Key Point: If a domestic partner is not a Tax Code dependent and is enrolled in an employer group benefit plan(s), the employer should impute income to the employee equal to the fair market value (usually the premium for fully insured plans or core COBRA rate for self-funded groups)of any coverage provided that is paid for by the employer, or by the employee on a pre-tax basis.

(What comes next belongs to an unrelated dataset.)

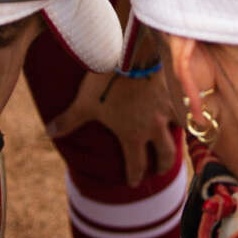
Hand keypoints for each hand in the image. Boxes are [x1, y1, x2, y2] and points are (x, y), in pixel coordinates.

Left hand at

There is no imputed income on amounts that are paid by the employee on an after-tax basis.
For example:
Employee elected to cover her long-time boyfriend on her group health plan as a domestic partner, and she has $200 per bi-weekly pay period taken out of her paycheck on a pre-tax basis to cover him for medical coverage.
For 2025, the employee would have $5,200 in imputed income reported on her W-2.
Note: this imputed income issue does not apply to same-sex or opposite-sex spouses since under both federal and state tax withholding, “spouse” includes both opposite-sex and same-sex spouses who have gotten married under any state’s laws.
Disability “Gross-Up” Plan
Employers who pay disability premiums should consider imputing income for the premium amount. This allows the premium to be paid with after-tax dollars and ensures any disability benefits will be tax-free if the employee becomes disabled.
If LTD premiums are paid with after-tax employee dollars, any benefits received will not be subject to taxation. In contrast, benefits are included in taxable income to the extent they are attributable to premiums paid by the employer or paid with employee pre-tax dollars. Some employers offer arrangements under which employees can elect annually whether they or the employer will pay their LTD premiums for the upcoming year. Other employers pay the LTD premium and then impute income only for certain categories of employees (often management employees). You must discuss with your carrier how premiums will be paid before implementing such arrangements.
Disclaimer: This material is for general informational purposes only and is not intended as tax, legal, or accounting advice. The rules around imputed income, domestic partner coverage, and disability taxation are complex and may change. Employers and employees should consult with their own tax advisor, legal counsel, and/or payroll provider about how these rules apply to their specific situation. Benefits, plan designs, and tax treatment may vary by employer and by state.